Tardé unos cuantos años en darme cuenta, pero con unos veinticuatro, después de varios meses con mi actual terapeuta, logré detectar la raíz del conflicto y trabajar en ella. Hoy día creo que confío en mí, y soy consciente de mi capacidad de resiliencia. Diría que es una de mis herramientas más potentes, y como esa considero que tengo otras que puedo usar para sanarme. Pero he tardado mucho en verlas, y sé que como yo existen muchísimos supervivientes que tampoco ven las suyas, ni siquiera cuando desde fuera sí lo hacemos. Y eso puede ser devastador, porque cuando te levantas todos los días sintiendo que no vales nada y que encima eres incapaz de solucionar tu propio problema… literalmente es posible que te hundas. Hay quien se autolesiona, quien cae en las drogas, quien se prostituye, quien hace daño a los demás y luego se castiga, quien vuelve al lado de su agresor o de personas que miraron hacia otro lado durante los abusos porque no se siente capaz de cortar ese vínculo… e incluso quien atenta contra su vida. Porque es muy doloroso sentir que tu existencia escapa de tu control y que lo que has hecho una y otra vez para sentirte bien, no te funciona.

Los mecanismos de defensa, esos que nos salvaron durante nuestra niñez y a los que entonces nos aferramos con fuerza para salir adelante, son en realidad un parche.
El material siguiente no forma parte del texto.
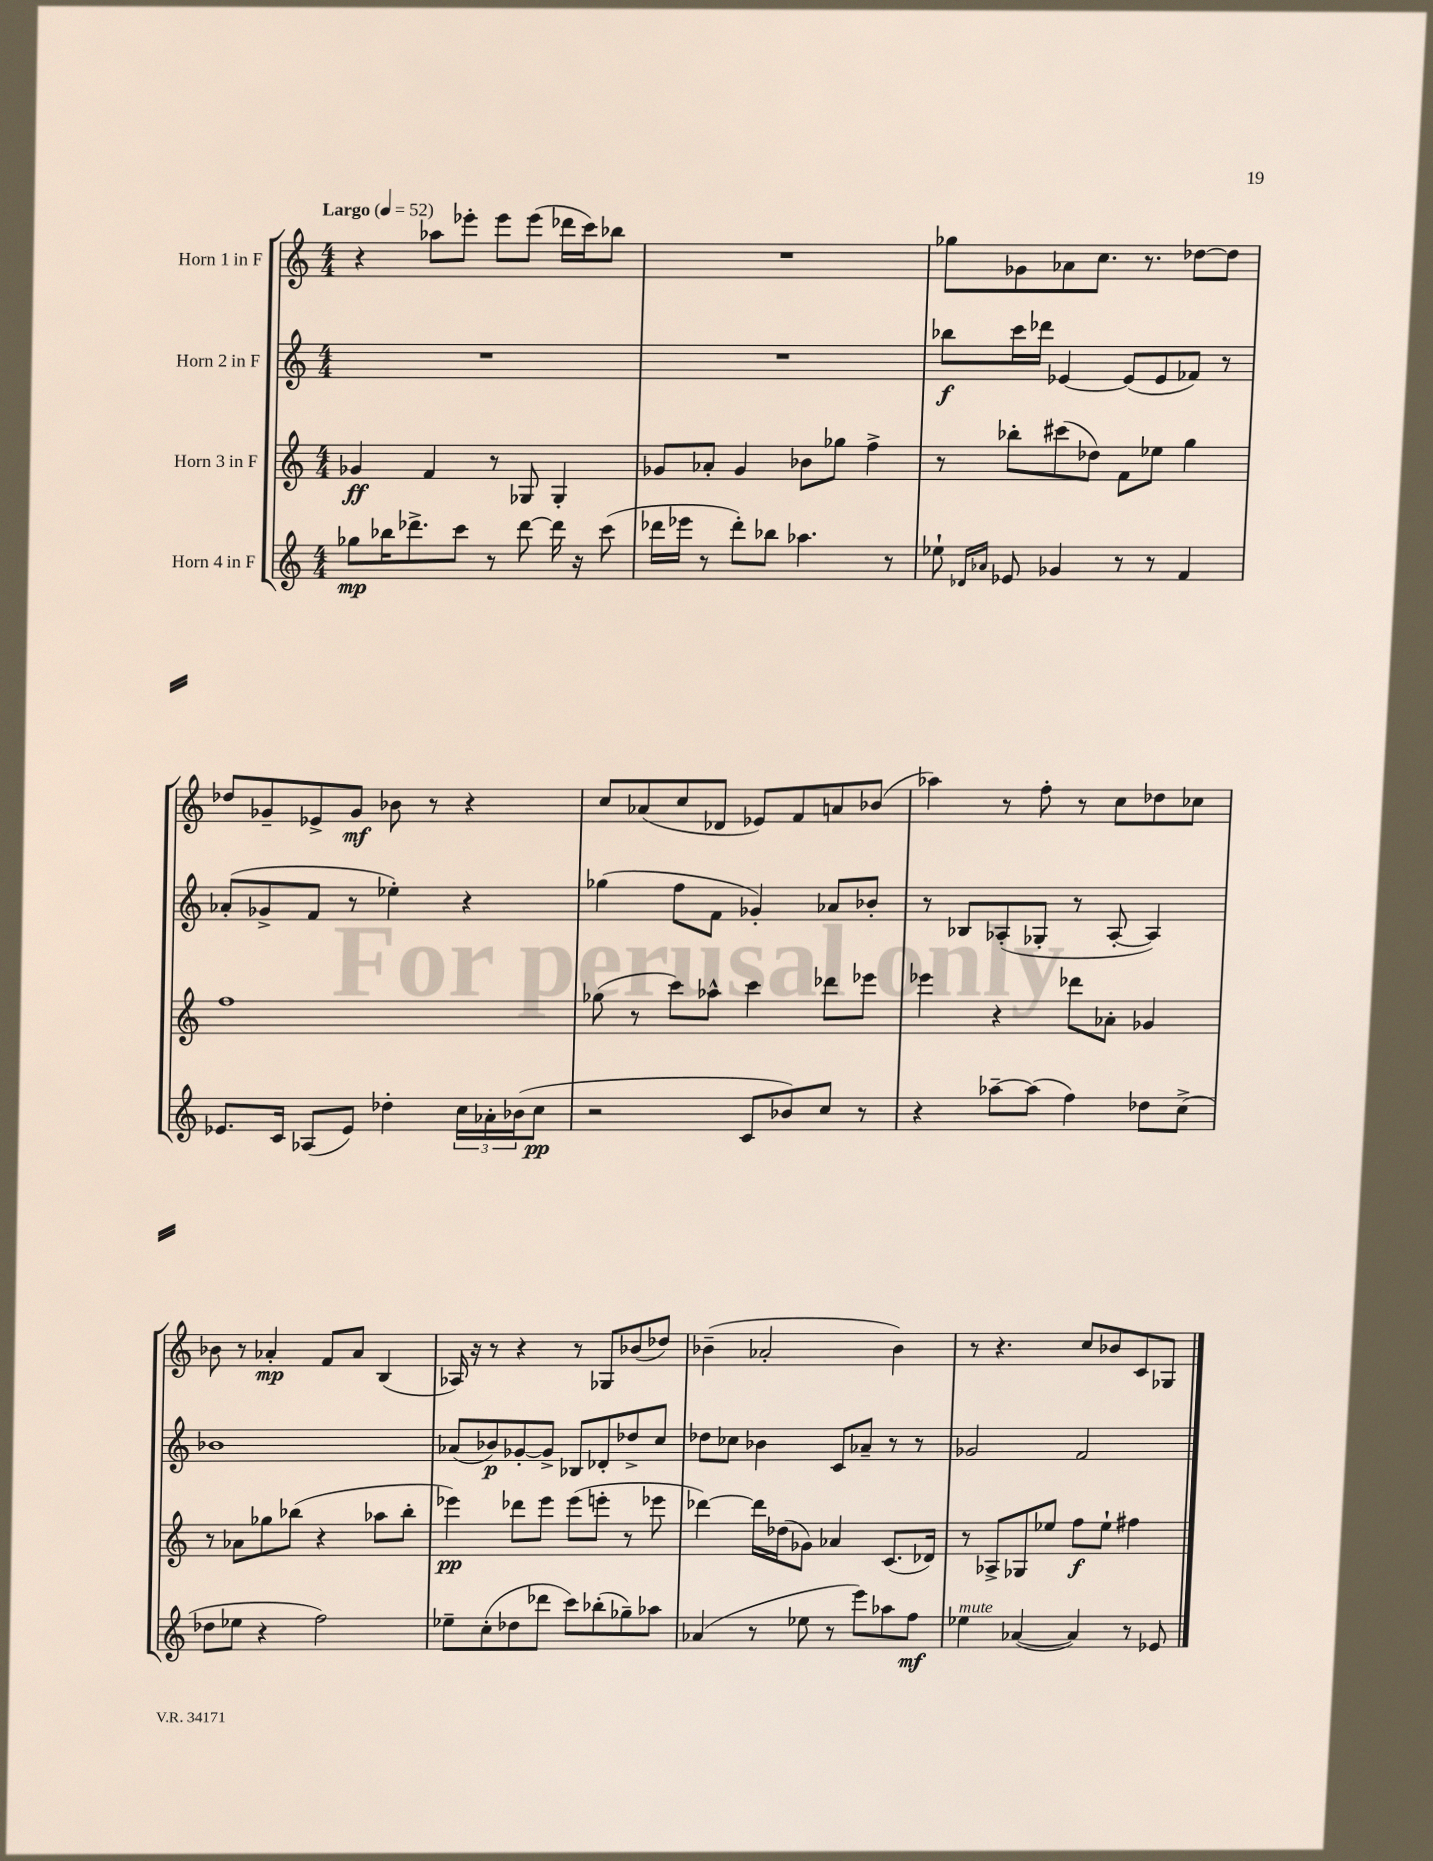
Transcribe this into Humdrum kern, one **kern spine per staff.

**kern	**kern	**kern	**kern
*staff4	*staff3	*staff2	*staff1
*clefG2	*clefG2	*clefG2	*clefG2
*k[]	*k[]	*k[]	*k[]
*M4/4	*M4/4	*M4/4	*M4/4
*MM52	*MM52	*MM52	*MM52
8gg-\L	4g-/	1r	4r
16bb-\K	.	.	.
8.ddd-^\	.	.	.
.	4f/	.	8aa-\L
8ccc\J	.	.	8eee-'\J
8r	8r	.	8eee-\L
[8ddd-\	8G-/	.	(8eee-\J
16ddd-\]	4G-'/	.	16ddd-\LL
16r	.	.	16ccc\J)
(8ccc\	.	.	8bb-\J
=	=	=	=
16ddd-\LL	8g-/L	1r	1r
16eee-\JJ	.	.	.
8r	8a-'/J	.	.
8ddd-'\L)	4g-/	.	.
8bb-\J	.	.	.
4.aa-\	8b-\L	.	.
.	8gg-\J	.	.
.	4ff^\	.	.
8r	.	.	.
=	=	=	=
8ee-`\	8r	8bb-\L	8gg-\L
16qqd-/LL	.	.	.
16qqa-/JJ	.	.	.
8e-/	8bb-'\L	16ccc\L	8g-\
.	.	16ddd-\JJ	.
4g-/	(8ccc#\	[4e-/	8a-\
.	8dd-\J)	.	8.cc\J
8r	8f\L	(8e-/]L	.
.	.	.	8.r
8r	8ee-\J	8e-/	.
4f/	4gg\	8f-/J)	[8dd-\L
.	.	8r	8dd-\]J
=	=	=	=
8.e-/L	1ff	(8a-'/L	8dd-/L
.	.	8g-^/	8g-~/
16c/Jk	.	.	.
(8A-/L	.	8f/J	8e-^/
8e-/J)	.	8r	8g-/J
4dd-'\	.	4ee-'\)	8b-\
.	.	.	8r
24cc\LL	.	4r	4r
24a-'\	.	.	.
(24b-\J	.	.	.
8cc\J	.	.	.
=	=	=	=
2r	(8gg-\	(4gg-\	8cc/L
.	8r	.	(8a-/
.	8ccc\L)	8ff\L	8cc/
.	8aa-^^\J	8f\J	8d-/J
8c/L	4ccc\	4g-'/)	8e-/L)
8b-/)	.	.	8f/
8cc/J	8ddd-\L	8a-/L	8a/
8r	8eee-\J	8b-'/J	(8b-/J
=	=	=	=
4r	4eee-\	8r	4aa-\)
.	.	8B-/L	.
[8aa-~\L	4r	(8A-'/	8r
(8aa-\]J	.	8G-'/J	8ff'\
4ff\)	8ddd-\L	8r	8r
.	8a-'\J	[8A-'/	8cc\L
8dd-\L	4g-/	4A-/])	8dd-\
(8cc^\J	.	.	8cc-\J
=	=	=	=
8dd-\L	8r	1b-	8b-\
8ee-\J	8a-\L	.	8r
4r	8gg-\	.	4a-'/
.	(8bb-\J	.	.
2ff\)	4r	.	8f/L
.	.	.	8a-/J
.	8aa-\L	.	(4B/
.	8bb-'\J	.	.
=	=	=	=
8ee-~\L	4eee-\)	(8a-/L	16A-/)
.	.	.	16r
(8cc'\	.	8b-/)	8r
8dd-\	8ddd-\L	[8g-'/	4r
8ddd-\J	8eee-\J	8g-^/]J	.
8ccc\L)	(8eee-\L	8B-/L	8r
(8bb-'\	8eee'\J	8d-'/	8G-/L
8gg-~\)	8r	8dd-^/	(8b-/
8aa-\J	8eee-\	8cc/J	8dd-/J)
=	=	=	=
(4a-/	[4ddd-\)	8dd-\L	(4b-~\
.	.	8cc-\J	.
8r	16ddd-\]LL	4b-\	2a-'/
.	(16dd-\J	.	.
8ee-\	8g-\J)	.	.
8r	4a-/	8c/L	.
8eee\L)	.	8a-~/J	.
8aa-\	(8.c/L	8r	4b-\)
8ff\J	.	8r	.
.	16d-/Jk)	.	.
=	=	=	=
4ee-\	8r	2g-/	8r
.	8A-^/L	.	4.r
([4a-/	8G-/	.	.
.	8ee-/J	.	.
4a-/])	8ff\L	2f/	8cc/L
.	8ee-`\J	.	8b-/
8r	4ff#\	.	8c/
8e-/	.	.	8G-/J
==	==	==	==
*-	*-	*-	*-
Pero ese parche, esa gasa que alivió la herida cuando más lo necesitábamos, se convierte con el tiempo en la única forma que conocemos de interactuar. Durante la infancia aprendimos a vivir de ese modo, y una vez interiorizado, de adultos es muy complicado deshacerse de tal aprendizaje, aunque no es imposible. Se trata, ni más ni menos, de aprender a relacionarnos de otra forma con nosotros mismos y con nuestro entorno. Una tarea nada sencilla, y que en no pocas ocasiones puede durar meses e incluso años.

2 comentarios:

  1. Muy cierto todo lo que dices. En mi caso yo también intenté ser siempre perfecta, siempre haciendo lo que se esperaba de mí... Incluso llegando al punto de no saber ni siquiera qué era lo que a mí me gustaba o qué quería yo de verdad... Me he sentido muy identificada en esta entrada

    ResponderEliminar
    Respuestas
    1. Yo también llegué a sentirme como tú: cada vez que me planteaba que quería hacer con mi vida o que tenía que tomar una decisión podía llegar a tardar varias semanas en apostar por un camino o por otro, y aún así lo hacía llena de dudas. Por no decir que la mayoría de veces a la hora de decidir me basaba más en hacer lo que consideraba mi deber o en complacer a terceros que no en lo que yo realmente deseaba. Sin embargo, ni siquiera me daba cuenta. Si me hubieras preguntado entonces te habría dicho que estaba cumpliendo mi propia voluntad. Creo que es la consecuencia de vivir intentando ser otra persona (una muñeca que guste a todos): al final no sabes dónde empiezas tú y dónde acaba tu personaje. Yo había veces que incluso dudaba de si algunas creencias, maneras de pensar, características o gustos -musicales, cinematográficos, etc.- eran realmente míos.